I feel like if there was a theme to our third week of traveling fulltime it would be “real life has begun.” I remember when Scott and I first got married, there was a point where I realized that this was the rest of my life. It wasn’t a negative realization; just more of a slap across my head that I was going to spend the rest of my life making decisions with another person. We were going to decide what to eat, where to shop, where to live, how much to spend, and so on. It was no longer a me thing; everything was now a we thing. In other words, the honeymoon was over and real life had begun.

This week in the camper has been just like that. I knew we weren’t signing up for a lifelong vacation, but this week has been my slap across the back of the head Gibbs style that this certainly is not a vacation. We’ve had a gray water tank leak (think overwhelming portapotty smell coming from under our camper), a roof leak, a propane tank run out (no hot shower for me), a baby on a nap strike, fire ant and mosquito bites covering my body, hit and miss internet, and a campground dryer that only wants to dry part of a load…. And that just covered two days of the last week.

To say we have been adjusting to life in our new home is an understatement.

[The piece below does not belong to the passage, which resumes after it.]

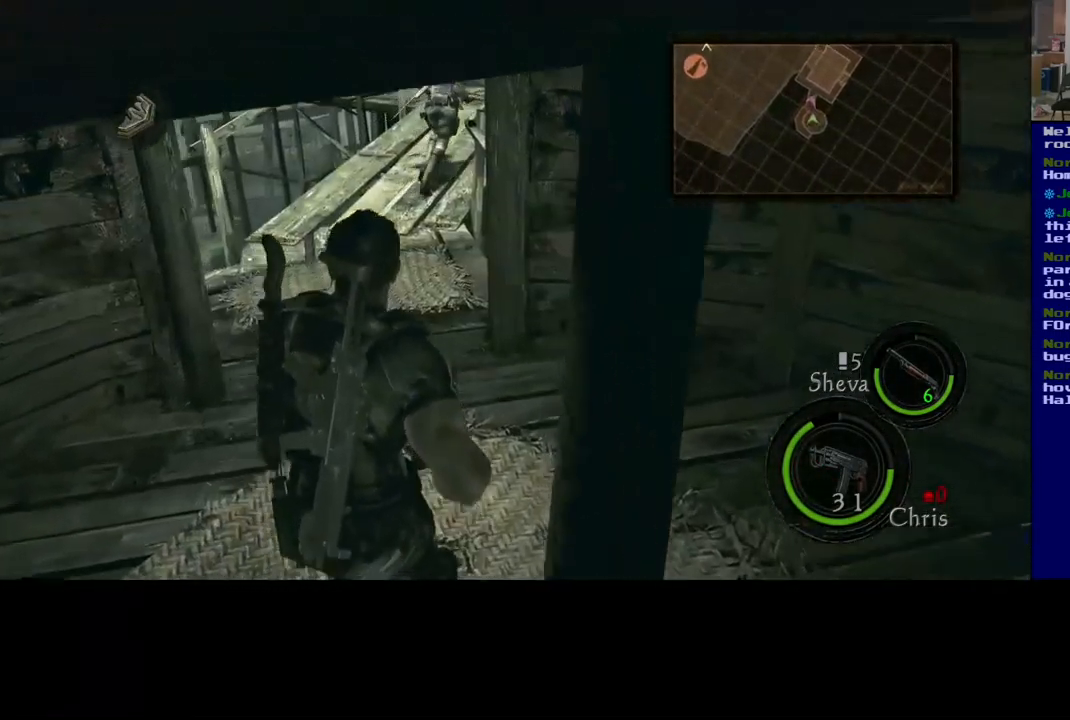
{"buttons": ["L3"], "left_stick": "up", "right_stick": "up", "events": []}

We had been living in a small house in Tulsa, spending most of our day in just half of it, so we really thought that our adjustment to life in the camper would not be that big of a deal. In terms of space, it really hasn’t been. But I had underestimated the other things that would need to change as well- no yard, no neighborhood to walk around, no stores to walk to, no washer and dryer to use for free whenever I needed (small children are not clean individuals by definition).

And then there is the whole adjustment to keeping the camper working. After our grey water tank leak, we have tried to be extra careful to not let our galley (kitchen) tank get too full. Scott was rushing out the door one morning to help gut a flooded home when I realized the tank was going to need to be emptied. Being the *ahem* determined woman that I am, I quickly asked for directions how to empty it. No matter that I have never seen anyone empty a camper tank before nor did I even know where they were located other than underneath. Surely I could do it, right? Wrong… I couldn’t even find them.

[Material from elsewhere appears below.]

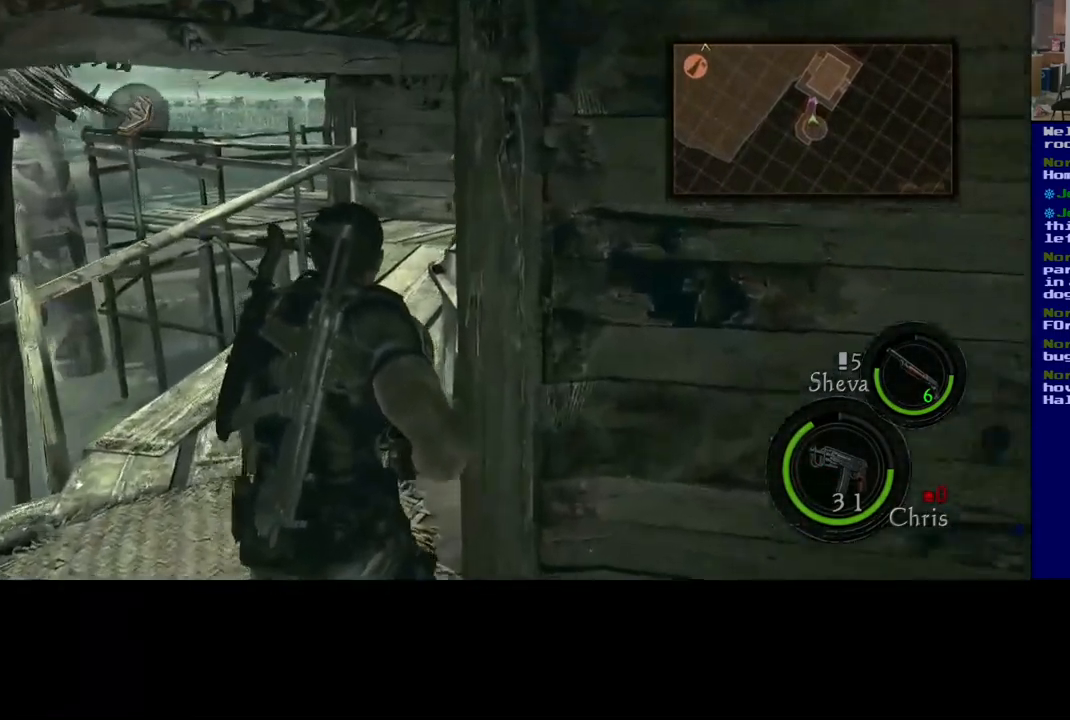
{"buttons": [], "left_stick": "center", "right_stick": "up", "events": [[133, "L3", "up"], [200, "left_stick", "up-left"], [500, "left_stick", "center"]]}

Through all of the ups and many downs of the last week, I will take it as a good sign that I have never once reconsidered our decision to be a fulltime family. I might have had a few “what have we gotten ourselves into” moments. There might even have been a reference to the movie Money Pit at one point. But there is always a peace in the midst of the storm when you know you are following God’s will. In the middle of life’s craziness, there is always that still, small voice inside that reminds me, “Keep going. You can do this.” So this week I will choose to rest in that reassurance.